* Your task:
Using the records that appear below, write out exactly the lines from the one with "book [257,522,301,576] -> none" through the one with "brown office chair [222,248,373,468] -> none", keeping both end lines.

(Coordinate-based change listings)

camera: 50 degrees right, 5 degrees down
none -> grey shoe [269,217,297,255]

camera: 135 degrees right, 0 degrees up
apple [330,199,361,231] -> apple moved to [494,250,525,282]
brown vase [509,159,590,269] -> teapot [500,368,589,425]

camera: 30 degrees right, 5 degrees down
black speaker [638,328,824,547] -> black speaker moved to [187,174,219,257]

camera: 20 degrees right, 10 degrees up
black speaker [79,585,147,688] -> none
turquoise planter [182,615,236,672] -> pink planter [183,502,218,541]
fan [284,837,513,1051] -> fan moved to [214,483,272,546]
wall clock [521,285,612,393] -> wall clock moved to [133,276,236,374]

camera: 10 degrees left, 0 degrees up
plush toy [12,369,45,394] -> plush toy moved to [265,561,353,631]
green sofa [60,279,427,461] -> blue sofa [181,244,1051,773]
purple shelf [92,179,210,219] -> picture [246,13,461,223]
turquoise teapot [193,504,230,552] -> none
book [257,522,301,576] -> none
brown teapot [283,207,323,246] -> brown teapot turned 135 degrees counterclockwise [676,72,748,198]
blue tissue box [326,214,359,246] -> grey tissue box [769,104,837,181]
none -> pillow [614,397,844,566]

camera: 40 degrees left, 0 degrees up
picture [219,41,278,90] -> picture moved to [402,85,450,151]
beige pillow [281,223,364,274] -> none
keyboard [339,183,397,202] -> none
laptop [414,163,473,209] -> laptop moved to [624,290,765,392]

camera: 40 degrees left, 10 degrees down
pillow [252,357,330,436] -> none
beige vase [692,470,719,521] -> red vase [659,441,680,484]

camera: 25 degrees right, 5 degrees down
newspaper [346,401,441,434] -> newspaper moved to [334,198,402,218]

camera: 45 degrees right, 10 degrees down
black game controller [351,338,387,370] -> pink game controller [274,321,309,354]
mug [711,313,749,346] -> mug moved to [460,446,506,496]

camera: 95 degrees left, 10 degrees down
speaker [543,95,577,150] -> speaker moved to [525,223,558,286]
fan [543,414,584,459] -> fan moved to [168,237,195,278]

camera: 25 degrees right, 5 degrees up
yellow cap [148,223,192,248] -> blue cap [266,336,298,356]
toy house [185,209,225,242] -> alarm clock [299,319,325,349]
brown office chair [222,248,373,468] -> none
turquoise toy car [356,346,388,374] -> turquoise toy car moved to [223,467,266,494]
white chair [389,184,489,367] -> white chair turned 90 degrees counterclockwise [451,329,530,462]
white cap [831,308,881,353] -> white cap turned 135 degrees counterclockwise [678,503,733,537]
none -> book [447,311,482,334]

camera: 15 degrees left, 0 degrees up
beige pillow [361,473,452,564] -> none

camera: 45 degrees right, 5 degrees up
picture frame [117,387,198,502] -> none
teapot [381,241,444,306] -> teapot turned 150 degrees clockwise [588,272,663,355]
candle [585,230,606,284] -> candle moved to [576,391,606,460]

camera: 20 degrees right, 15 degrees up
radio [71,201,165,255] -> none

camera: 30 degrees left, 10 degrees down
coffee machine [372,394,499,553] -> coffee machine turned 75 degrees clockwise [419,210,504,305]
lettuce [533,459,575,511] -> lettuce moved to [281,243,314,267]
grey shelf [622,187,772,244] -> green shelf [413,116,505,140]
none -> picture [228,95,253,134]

* Result below:
book [257,522,301,576] -> none
brown teapot [283,207,323,246] -> brown teapot turned 135 degrees counterclockwise [676,72,748,198]
blue tissue box [326,214,359,246] -> grey tissue box [769,104,837,181]
none -> pillow [614,397,844,566]

camera: 40 degrees left, 0 degrees up
picture [219,41,278,90] -> picture moved to [402,85,450,151]
beige pillow [281,223,364,274] -> none
keyboard [339,183,397,202] -> none
laptop [414,163,473,209] -> laptop moved to [624,290,765,392]

camera: 40 degrees left, 10 degrees down
pillow [252,357,330,436] -> none
beige vase [692,470,719,521] -> red vase [659,441,680,484]

camera: 25 degrees right, 5 degrees down
newspaper [346,401,441,434] -> newspaper moved to [334,198,402,218]

camera: 45 degrees right, 10 degrees down
black game controller [351,338,387,370] -> pink game controller [274,321,309,354]
mug [711,313,749,346] -> mug moved to [460,446,506,496]

camera: 95 degrees left, 10 degrees down
speaker [543,95,577,150] -> speaker moved to [525,223,558,286]
fan [543,414,584,459] -> fan moved to [168,237,195,278]

camera: 25 degrees right, 5 degrees up
yellow cap [148,223,192,248] -> blue cap [266,336,298,356]
toy house [185,209,225,242] -> alarm clock [299,319,325,349]
brown office chair [222,248,373,468] -> none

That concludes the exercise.